Но это не принесло успокоения. Придя домой, они с Кэрол поссорились. Они некрасиво кричали друг на друга - точь-в-точь дерущиеся павлины в прериях, где приличия и условности были бы смешной и нелепой причудой. Теперь ему было стыдно за свою несдержанность. Не следует отвечать грубостью на грубость, если считаешь себя воспитанным человеком. Он хотел поговорить спокойно, но Кэрол не дала ему, черт возьми! Она решила сунуть мальчишку в эту чудовищную машину, чтобы та раздавила его. Она хочет, чтобы на нем поскорее поставили штамп и номер, чтобы побои и пинки сопровождали его от детской площадки и детского сада до дверей школы и университета, а потом даже и там. Если Джиму повезет, в университете истязание и жестокость примут более утонченные формы, не будет крови и слюны, они останутся по ту сторону детства. Но у Джима к годам его зрелости появится Бог весть какой взгляд на жизнь, может, он сам захочет стать волком среди волков, псом среди псов, злодеем среди злодеев. Однако в мире и без того слишком много зла, больше, чем следует. Мысль о десяти-пятнадцати годах мучений, которые предстоит перенести Джиму, заставила мистера Андерхилла содрогнуться. Он чувствовал, как хлещут, жгут, молотят кулаками его собственное тело, как выворачивают суставы, как избивают и терзают его. Он содрогнулся, он почувствовал себя медузой, брошенной в камнедробилку. Джим не выдержит этого, он слишком мал, слишком слаб!
Все эти мысли лихорадочно проносились в голове мистера Андерхилла, пока он беспокойно бродил по комнатам спящего дома. Он думал о себе, о сыне, о детской площадке и о не покидавшем его гнетущем чувстве страха. Казалось, не было вопроса, который он не задал бы себе и не обдумал со всех сторон. Какие из его страхов - результат одиночества и смерти Энн, а что просто собственные причуды, желание настоять на своем?

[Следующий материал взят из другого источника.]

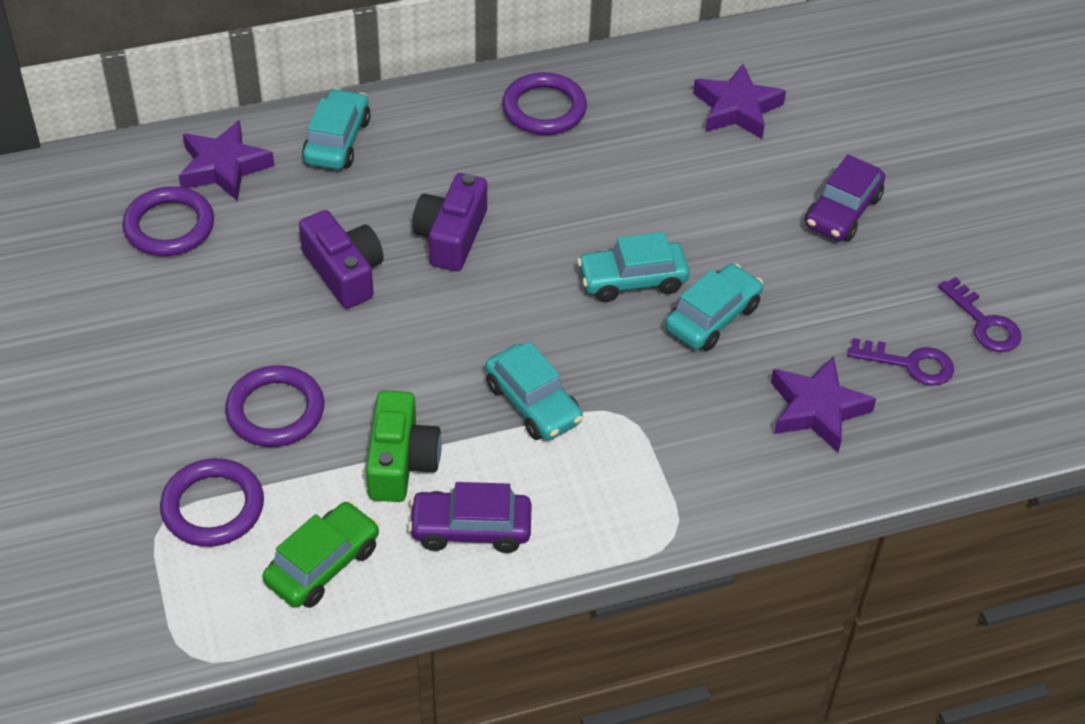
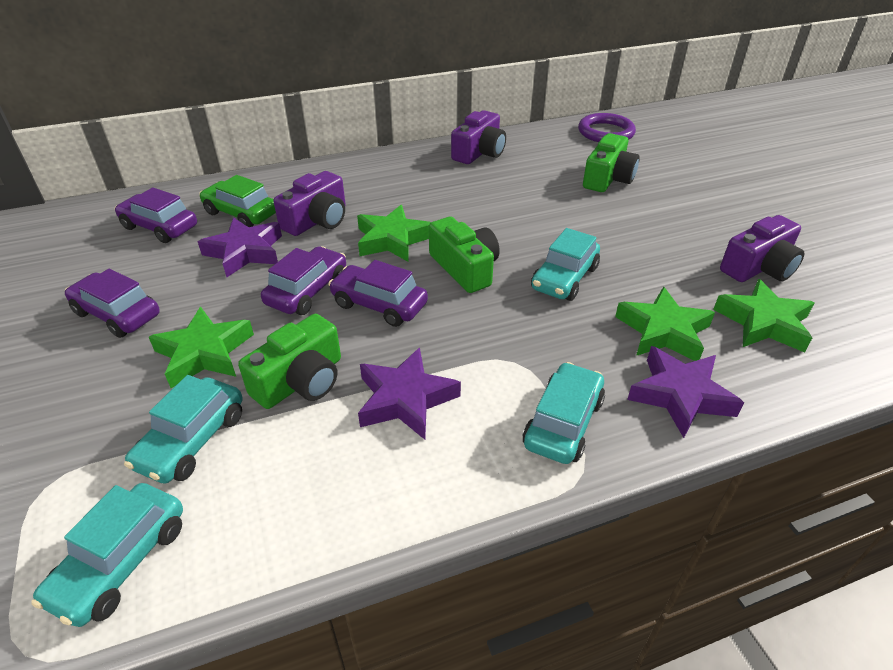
green camera: [366,390,442,502] = 1 -> [238,314,341,409] [429,217,500,293] [583,133,640,192] = 3
green star: none = 0 -> [149,307,254,388] [357,205,431,262] [615,287,715,361] [713,279,814,352] = 4
purple camera: [299,210,384,309] [412,173,487,271] = 2 -> [273,171,346,236] [451,110,506,164] [720,215,805,282] = 3
purple car: [408,482,532,553] [805,155,885,242] = 2 -> [65,269,160,338] [115,187,197,243] [261,246,346,315] [328,260,428,327] = 4
purple key: [847,338,954,386] [938,277,1022,352] = 2 -> none = 0
purple ring: [122,186,214,256] [160,458,264,547] [225,365,324,447] [502,72,587,135] = 4 -> [578,113,636,142] = 1

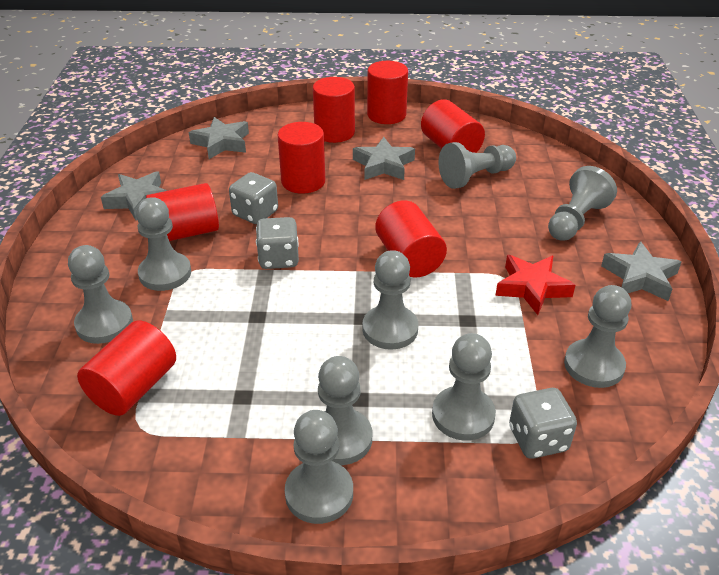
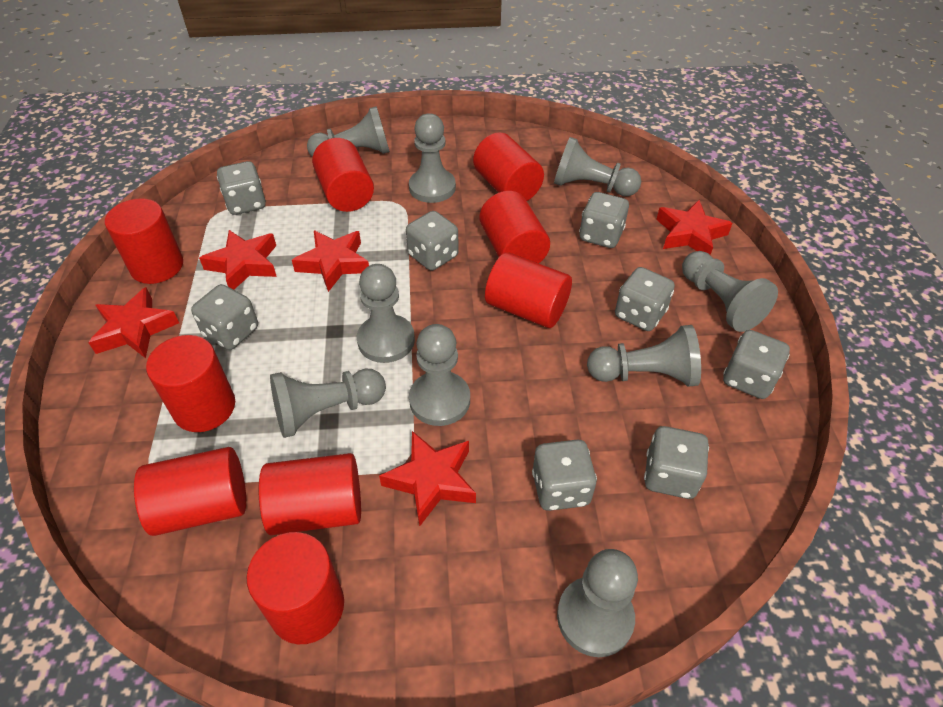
grey dice: [229,172,278,224] [256,217,299,269] [509,388,577,459] = 3 -> [191,284,258,350] [217,161,266,215] [406,211,459,271] [532,440,597,511] [579,192,629,248] [615,267,675,331] [644,426,709,499] [723,330,790,399] = 8
grey star: [101,171,167,220] [189,117,249,159] [353,137,415,180] [601,241,681,301] = 4 -> none = 0
red cylinder: [77,321,176,416] [146,183,219,241] [278,122,325,194] [313,77,355,143] [367,61,408,124] [375,200,447,277] [421,100,485,153] = 7 -> [105,198,183,284] [134,447,246,536] [146,335,235,432] [247,532,344,644] [259,453,361,535] [312,138,374,212] [473,132,544,201] [480,191,550,263] [485,252,572,328] = 9
red star: [495,255,575,315] = 1 -> [88,287,179,358] [199,230,277,290] [292,230,369,292] [379,431,476,526] [656,200,732,255] = 5

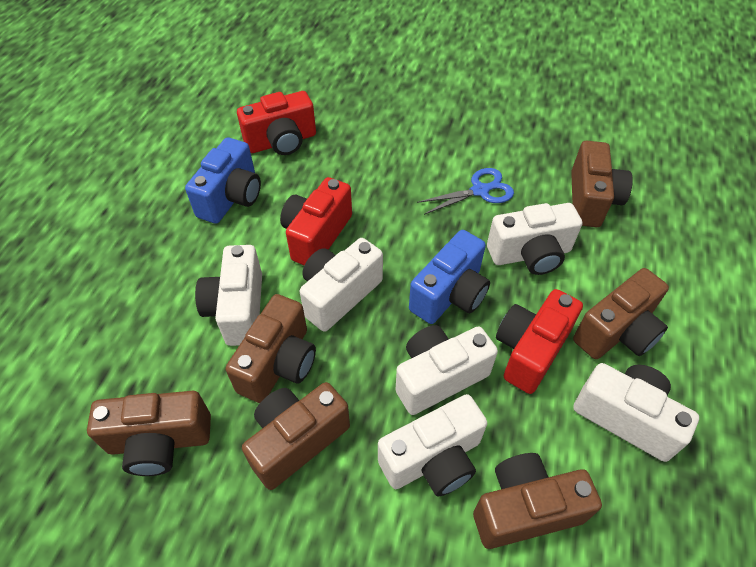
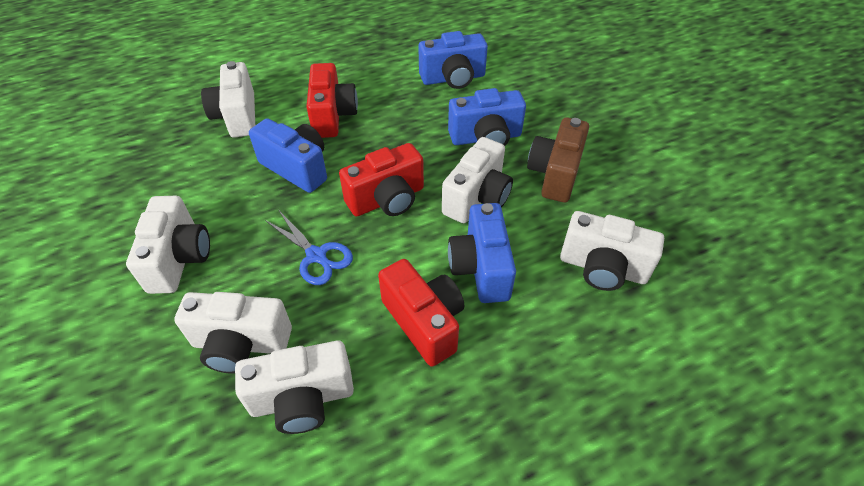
blue camera: [185,137,261,224] [409,230,490,324] = 2 -> [249,118,327,193] [418,31,488,89] [448,88,526,146] [448,203,516,303] = 4
brown camera: [87,391,211,476] [226,294,316,403] [242,382,350,490] [473,453,602,549] [571,141,633,227] [573,268,669,359] = 6 -> [527,117,589,203] = 1

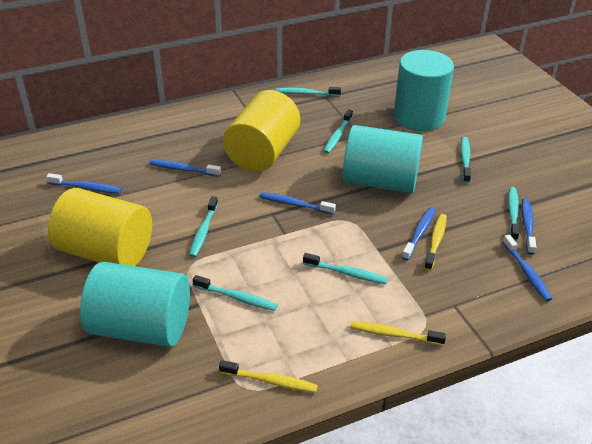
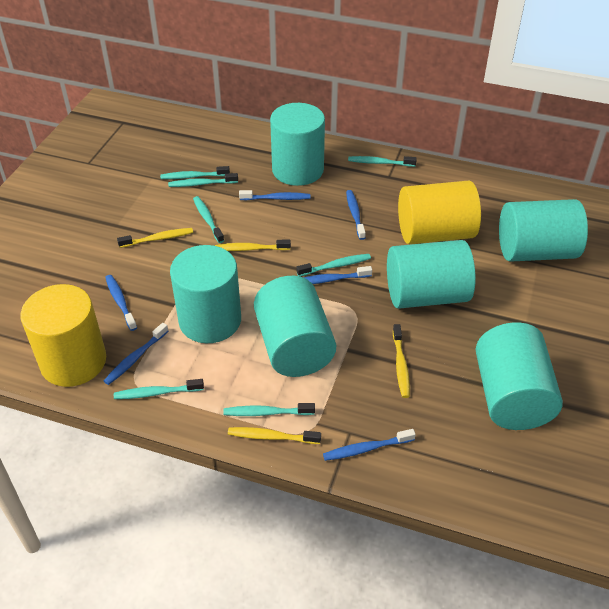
turquoise cylinder: [80,262,190,347] [343,125,423,193] [394,50,454,131] = 3 -> [170,245,241,343] [254,276,336,377] [270,103,325,186] [387,240,476,309] [476,322,563,430] [499,199,588,262] = 6
yellow toothbrush: [219,360,318,393] [350,321,446,346] [424,214,447,271] = 3 -> [117,228,193,248] [215,240,291,251] [228,427,321,444] [393,324,410,398] = 4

Какие из страхов вызваны реальной действительностью, тем, что он увидел на детской площадке и в лицах детей? Что разумно, а что нелепые домыслы? Мысленно он бросал крохотные гирьки на чашу весов и смотрел, как вздрагивает стрелка, колеблется, замирает, снова колеблется то в одну, то в другую сторону - между полуночью и рассветом, между светом и тьмой, простым разумом и откровенным безумием. Он не должен так держаться за сына, он должен отпустить его. Но, когда он глядел в глазенки Джима, он видел в них Энн: это ее глаза, ее губы, легкое трепетание ноздрей, пульсирующая жилка под тонкой кожей. "Я имею право бояться за Джима, - думал он. - Имею полное право. Если у вас было два драгоценных сосуда и один из них разбился, а другой, единственный, уцелел, разве можно быть спокойным и благоразумным, не испытывать постоянной тревоги и страха, что и его вдруг не станет? Нет, - повторял он, медленно меряя шагами коридор, нет, я способен испытывать только страх, страх, и более ничего".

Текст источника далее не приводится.